Though it's been done several times by various teams since Vince Lombardi's Packers won the first two, repeating as a Super Bowl champion has become increasingly difficult. It hasn't happened for ten years, since the New England Patriots last pulled it off in 2004-2005. Whether it's a letdown, complacency, losing free agents, the tougher schedule that will follow, other teams getting better and staying hungry, or a combination of all the above is a good question.
For the most part, parity in the NFL is alive and well. Over the years teams go up, and teams go down. Last year, few would question the Seattle Seahawks were the dominant team. They rolled through the regular season with a 13-3 record, and wound up blistering Peyton Manning and the Broncos 43-8 in the Super Bowl. Very impressive indeed.
But that was last year. "Last years" in sports are like celebrity marriages. Nobody gives a rat's behind about exes, they're only interested in what's happening NOW.
And now the Seattle Seahawks are facing the proverbial (excuse the tired cliche) do or die game. The Arizona Cardinals come-a-calling this Sunday in Seattle. Though they lost starting QB Carson Palmer for the season due to a knee injury, the Redbirds sport a league-wide best record of 9-1. Meanwhile, the reigning champs have struggled to a 6-4 mark. In other words, going in, Arizona has a 3 game lead on Seattle. If the home teams goes down this Sunday, that lead becomes 4 games with only 5 to play. Pete Carroll and Co. could pretty well kiss the division title good-bye.
Worse, they'd be in definite danger of missing the playoffs altogether. It's not unprecedented. Several Super Bowl winning teams have failed to make the playoffs the following year for various reasons. But who would have thought it possible with the Seahawks and their Legion of Boom, not to mention the most raucous home crowd in the entire NFL? After all, they're still pretty much the same core team. Yes, they lost Golden Tate to the Detroit Lions via free agency. But Tate is only a good, not great, receiver. Given the state of both teams, it seems logical the Lions benefited far more by acquiring him than the Seahawks suffered from his loss.
As NFL fans know, each Conference consists of four divisions.
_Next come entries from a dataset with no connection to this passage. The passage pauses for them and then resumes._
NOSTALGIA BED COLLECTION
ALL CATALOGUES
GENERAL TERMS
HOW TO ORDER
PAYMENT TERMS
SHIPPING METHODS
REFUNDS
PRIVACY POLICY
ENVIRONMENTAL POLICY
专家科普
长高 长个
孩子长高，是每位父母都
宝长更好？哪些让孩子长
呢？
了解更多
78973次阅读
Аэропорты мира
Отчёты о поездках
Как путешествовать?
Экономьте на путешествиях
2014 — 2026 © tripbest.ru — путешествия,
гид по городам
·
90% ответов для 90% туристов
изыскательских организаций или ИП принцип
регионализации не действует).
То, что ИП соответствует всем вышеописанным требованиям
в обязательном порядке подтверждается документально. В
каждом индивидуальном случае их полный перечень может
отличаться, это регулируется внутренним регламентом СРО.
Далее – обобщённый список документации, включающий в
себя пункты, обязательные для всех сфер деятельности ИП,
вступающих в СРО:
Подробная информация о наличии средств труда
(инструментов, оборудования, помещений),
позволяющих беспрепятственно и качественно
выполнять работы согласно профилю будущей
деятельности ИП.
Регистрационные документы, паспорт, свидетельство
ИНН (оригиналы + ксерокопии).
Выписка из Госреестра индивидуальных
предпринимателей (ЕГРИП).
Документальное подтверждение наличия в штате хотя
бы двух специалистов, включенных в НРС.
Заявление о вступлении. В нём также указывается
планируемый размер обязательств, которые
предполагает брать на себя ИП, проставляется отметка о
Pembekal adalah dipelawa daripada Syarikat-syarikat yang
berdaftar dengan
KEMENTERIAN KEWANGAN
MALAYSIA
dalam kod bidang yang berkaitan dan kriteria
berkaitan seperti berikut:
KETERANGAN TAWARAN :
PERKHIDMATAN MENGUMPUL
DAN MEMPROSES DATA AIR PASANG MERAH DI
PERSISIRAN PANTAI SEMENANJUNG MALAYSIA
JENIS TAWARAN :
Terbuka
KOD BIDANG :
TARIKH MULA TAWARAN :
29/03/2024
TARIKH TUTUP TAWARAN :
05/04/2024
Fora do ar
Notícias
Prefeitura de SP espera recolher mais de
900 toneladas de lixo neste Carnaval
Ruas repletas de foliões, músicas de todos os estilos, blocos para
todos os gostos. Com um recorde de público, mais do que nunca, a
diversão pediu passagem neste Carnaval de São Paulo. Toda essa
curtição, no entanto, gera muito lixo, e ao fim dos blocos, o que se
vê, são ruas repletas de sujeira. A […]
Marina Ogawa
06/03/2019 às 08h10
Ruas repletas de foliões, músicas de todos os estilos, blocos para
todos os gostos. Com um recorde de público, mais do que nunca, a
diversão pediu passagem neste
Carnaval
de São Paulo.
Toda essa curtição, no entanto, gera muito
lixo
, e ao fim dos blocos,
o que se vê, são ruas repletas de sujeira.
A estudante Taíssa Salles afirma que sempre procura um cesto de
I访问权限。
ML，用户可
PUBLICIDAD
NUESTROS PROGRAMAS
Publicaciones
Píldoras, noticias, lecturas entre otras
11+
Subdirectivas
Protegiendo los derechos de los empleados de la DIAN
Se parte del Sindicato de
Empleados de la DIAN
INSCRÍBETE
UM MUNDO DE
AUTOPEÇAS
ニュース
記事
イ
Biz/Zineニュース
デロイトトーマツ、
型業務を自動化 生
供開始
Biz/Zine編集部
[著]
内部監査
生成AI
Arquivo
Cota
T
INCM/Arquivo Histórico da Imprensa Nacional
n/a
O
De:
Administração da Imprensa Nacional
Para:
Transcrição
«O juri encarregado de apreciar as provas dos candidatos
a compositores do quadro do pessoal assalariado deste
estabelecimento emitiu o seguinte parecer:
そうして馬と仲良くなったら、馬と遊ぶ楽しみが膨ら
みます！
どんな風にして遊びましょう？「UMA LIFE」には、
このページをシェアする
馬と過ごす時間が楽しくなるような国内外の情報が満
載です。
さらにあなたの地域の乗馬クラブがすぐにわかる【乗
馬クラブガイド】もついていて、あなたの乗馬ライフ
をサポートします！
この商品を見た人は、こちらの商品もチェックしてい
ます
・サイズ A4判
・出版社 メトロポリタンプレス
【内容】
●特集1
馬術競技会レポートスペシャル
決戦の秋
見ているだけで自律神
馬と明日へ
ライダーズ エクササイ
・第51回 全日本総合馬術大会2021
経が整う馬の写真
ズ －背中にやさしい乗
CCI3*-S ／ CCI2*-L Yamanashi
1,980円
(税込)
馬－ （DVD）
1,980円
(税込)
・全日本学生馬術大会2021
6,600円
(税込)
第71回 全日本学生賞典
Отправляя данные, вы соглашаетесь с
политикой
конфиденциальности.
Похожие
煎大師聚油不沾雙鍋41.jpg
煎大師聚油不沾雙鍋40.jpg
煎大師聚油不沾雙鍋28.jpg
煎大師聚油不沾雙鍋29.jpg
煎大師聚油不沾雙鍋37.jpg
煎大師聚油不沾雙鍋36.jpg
The winners of those divisions, plus two wild-card teams go on to the playoffs where anything can happen, and sometimes does.
Yet look around at the rest of the NFC. In the East, Philly and Dallas both have 7-3 records and are slugging it out for the division crown. Same with Green Bay and Detroit in the North. In the South, co-leaders Atlanta and New Orleans both only have 4-6 records, but SOMEBODY has to win that division and will qualify for the playoffs. Not counting the high-flying Cards, in Seattle's own West division, they find themselves currently tied with San Fran at 6-4.
Put another way, between Philly/Dal, GB/Det, and San Fran, the Seahawks likely find themselves in a four-way fight for a playoff wild card position with only two spots available.
If they win against the Cards (Seattle's a 6 1/2 point favorite) to go 7-4, they keep their hopes alive.
But if they lose to become 6-5, the fat ladies at Starbucks and Microsoft headquarters might just start warming up to belt out a swan song for yet another team to join the year-after Super Bowl championship scrapheap.
On with the game. Should be interesting. No pressure.